## Trecho do documento

***

Tudo em Todo Lugar ao Mesmo Tempo (2022)
De Dan Kwan e Daniel Scheinert. A dupla Daniels conta a história de uma imigrante chinesa, Evelyn Wang (Michelle Yeoh), que convive com algumas pressões: a auditoria que a receita federal (a cargo da personagem de Jamie Lee Curtis) faz sobre sua lavanderia, um casamento em crise, a busca pela aprovação do pai e a relação com uma filha que vem se distanciando. Para piorar as coisas, Evelyn descobre sua existência em infinitos universos paralelos e precisa acessar as experiências e habilidades de suas contrapartes para combater a ameaça de um ser maligno. Em cartaz a partir desta quinta-feira (23) nos cinemas.
Por que ver: embora no fundo seja meio meloso, é também o filme mais maluco da temporada. Onde mais se vê pessoas que têm salsichas no lugar dos dedos? Onde mais se vê — e se ouve! — rochas filosofando à beira de um penhasco? Onde mais uma pochete e um dildo anal serão peças fundamentais em impressionantes cenas de ação? Aliás, em que título de ação vamos encontrar referências tão surpreendentes quanto àquelas a Amor à Flor da Pele (2000), romance já clássico de Wong Kar-wai ambientado na Hong Kong da década de 1960, e a Ratatouille (2007), a oscarizada animação da Pixar sobre a aliança firmada entre um rato cozinheiro e um jovem auxiliar em um famoso restaurante em Paris?
Um Herói (2021)
De Asghar Farhadi. O diretor é iraniano e a história se passa no Irã, mas Um Herói entrou na seleção do Festival Varilux porque a produtora e distribuidora, a Memento Films, é da França. Na trama, Rahim (Amir Jadidi) está na prisão devido a uma dívida que não conseguiu pagar. Durante uma licença de dois dias, ele tenta convencer o seu credor a retirar a sua queixa mediante o pagamento de parte da quantia. Mas as coisas não correm de acordo com o plano… Sessões no Cine Grand Café: 28/6, às 18h40min, e 1/7, às 16h55min. Sessões no Espaço Bourbon Country: 27/6, às 18h25min.
Por que ver: com dois Oscar de melhor filme internacional no currículo — A Separação (2011), também vencedor do Urso de Ouro no Festival de Berlim, e O Apartamento (2016) —, Farhadi é hábil em lançar mão dos códigos do suspense, do policial e do drama de tribunal para refletir sobre a sociedade contemporânea em seu país e retratar conflitos familiares. Em Um Herói, o cineasta apresenta uma história kafkiana, mas com um protagonista ambíguo. Aliás, seus personagens não são mocinhos nem vilões, mas pessoas que, diante das circunstâncias, do azar, da pressão ou das oportunidades, podem conquistar ou falhar. Nós, como espectadores, somos instigados a nos posicionar em situações complexas nas quais todos os envolvidos têm um pouco de razão — logo, injustiças são frequentes, ainda mais em um mundo ultramidático e apressado como o atual.
Uma Mulher Alta (2019)

***

## Registros fornecidos
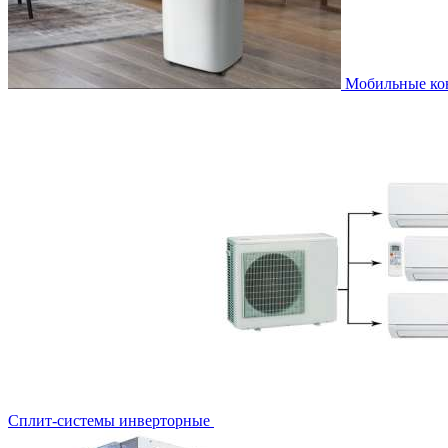
Мобильные к
Сплит-системы инверторные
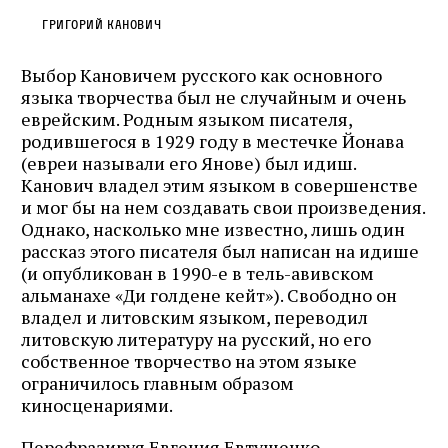
Григорий Канович
Выбор Кановичем русского как основного
языка творчества был не случайным и очень
еврейским. Родным языком писателя,
родившегося в 1929 году в местечке Йонава
(евреи называли его Янове) был идиш.
Канович владел этим языком в совершенстве
и мог бы на нем создавать свои произведения.
Однако, насколько мне известно, лишь один
рассказ этого писателя был написан на идише
(и опубликован в 1990-е в тель-авивском
альманахе «Ди голдене кейт»). Свободно он
владел и литовским языком, переводил
литовскую литературу на русский, но его
собственное творчество на этом языке
ограничилось главным образом
киносценариями.
Перефразируя Евгения Евтушенко,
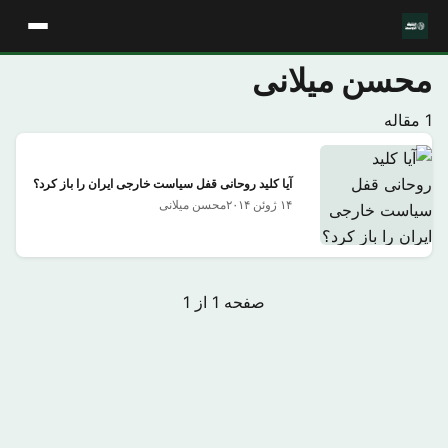
محسن میلانی
1 مقاله
آیا کلید روحانی قفل سیاست خارجی ایران را باز کرد؟
۱۴ ژوئن ۲۰۱۴
محسن میلانی
صفحه 1 از 1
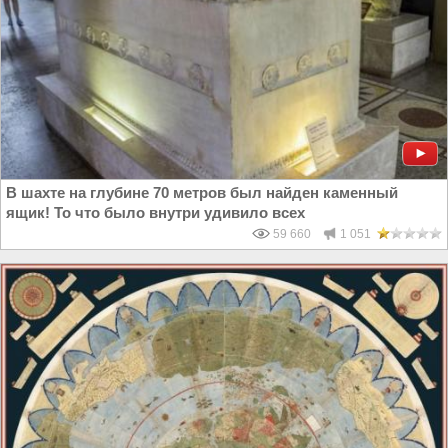
В шахте на глубине 70 метров был найден каменный
ящик! То что было внутри удивило всех
59 660
1 051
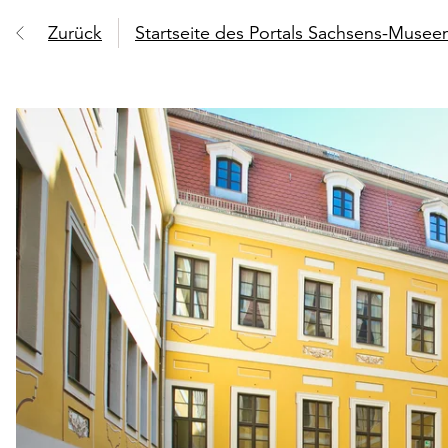
Zurück
Startseite des Portals Sachsens-Muse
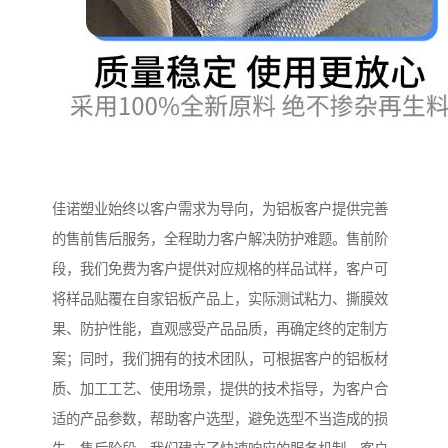
佳诺塑业始终以客户需求为导向，为铝板客户提供完善
的售前售后服务，全程助力客户解决防护难题。售前阶
段，我们免费为客户提供对应规格的样品试样，客户可
将样品贴覆在自家铝板产品上，实际测试粘力、撕膜效
果、防护性能，直观感受产品品质，再确定终的定制方
案；同时，我们拥有的技术团队，可根据客户的铝板材
质、加工工艺、使用场景，提供的技术指导，为客户合
适的产品参数，帮助客户选型，避免选型不当造成的损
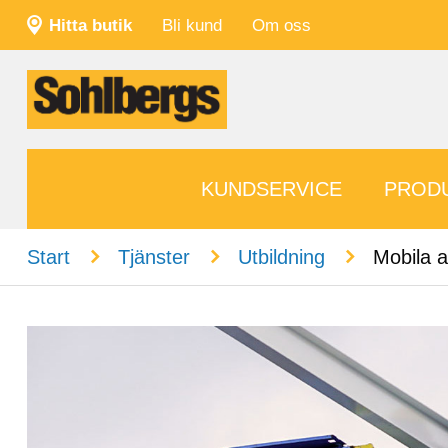
Hitta butik
Bli kund
Om oss
KUNDSERVICE
PROD
n
n
n
Start
Tjänster
Utbildning
Mobila a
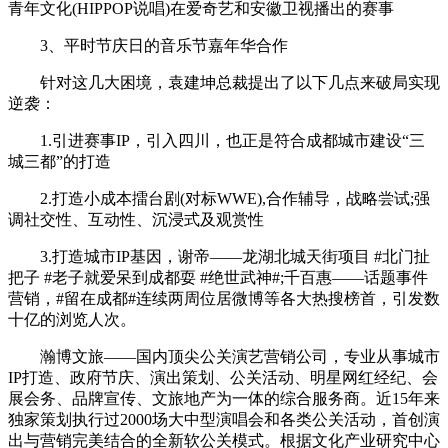
青年文化(HIPPOP说唱)在爱奇艺和安徽卫视播出的赛事
3、平时节庆日的音乐节嘉年华合作
针对这几大困境，袁建坤总裁提出了以下几点来破局实现
逆袭：
1.引进赛事IP，引入四川，也正是符合成都城市建设“三
城三都”的打造
2.打造小成本擂台剧(对标WWE),合作辅导，战略尝试;强
调社交性、互动性、沉浸式及观赏性
3.打造城市IP基因，谢帝——龙湖北城天街项目 #北门扯
把子 #老子就爱呆到成都耍 #绝世武神#;千百惠——话题事件
营销，#留在成都#连续两周位居微博等各大热搜榜首，引发数
十亿的浏览人次。
瀚博文旅——国内顶尖公关演艺营销公司，专业从事城市
IP打造、政府节庆、演出策划、公关活动、明星网红经纪、会
展会务、品牌宣传、文旅地产为一体的综合服务商。近15年来
独家策划执行过2000场大中型演唱会和各类公关活动，首创演
出与营销完美结合的全新软公关模式。根据文化产业研究中心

***

## Enunciado 1
Transcreva do trecho do documento a parte que começa em "De Dan Kwan" e termina em "(23) nos cinemas.".
## Enunciado 2
Segundo o trecho do documento, qual empresa francesa produziu e distribuiu Um Herói?
## Enunciado 3
Indique se cada afirmação concorda com o trecho do documento, respondendo sim ou não e citando as palavras decisivas: (a) Evelyn Wang é dona de uma lavanderia. (b) Rahim recebe uma licença de três dias da prisão. (c) O Apartamento venceu o Urso de Ouro no Festival de Berlim.

## Resposta 1
De Dan Kwan e Daniel Scheinert. A dupla Daniels conta a história de uma imigrante chinesa, Evelyn Wang (Michelle Yeoh), que convive com algumas pressões: a auditoria que a receita federal (a cargo da personagem de Jamie Lee Curtis) faz sobre sua lavanderia, um casamento em crise, a busca pela aprovação do pai e a relação com uma filha que vem se distanciando. Para piorar as coisas, Evelyn descobre sua existência em infinitos universos paralelos e precisa acessar as experiências e habilidades de suas contrapartes para combater a ameaça de um ser maligno. Em cartaz a partir desta quinta-feira (23) nos cinemas.

## Resposta 2
A Memento Films.

## Resposta 3
(a) Sim: "a auditoria que a receita federal (a cargo da personagem de Jamie Lee Curtis) faz sobre sua lavanderia".
(b) Não: "Durante uma licença de dois dias".
(c) Não: "A Separação (2011), também vencedor do Urso de Ouro no Festival de Berlim".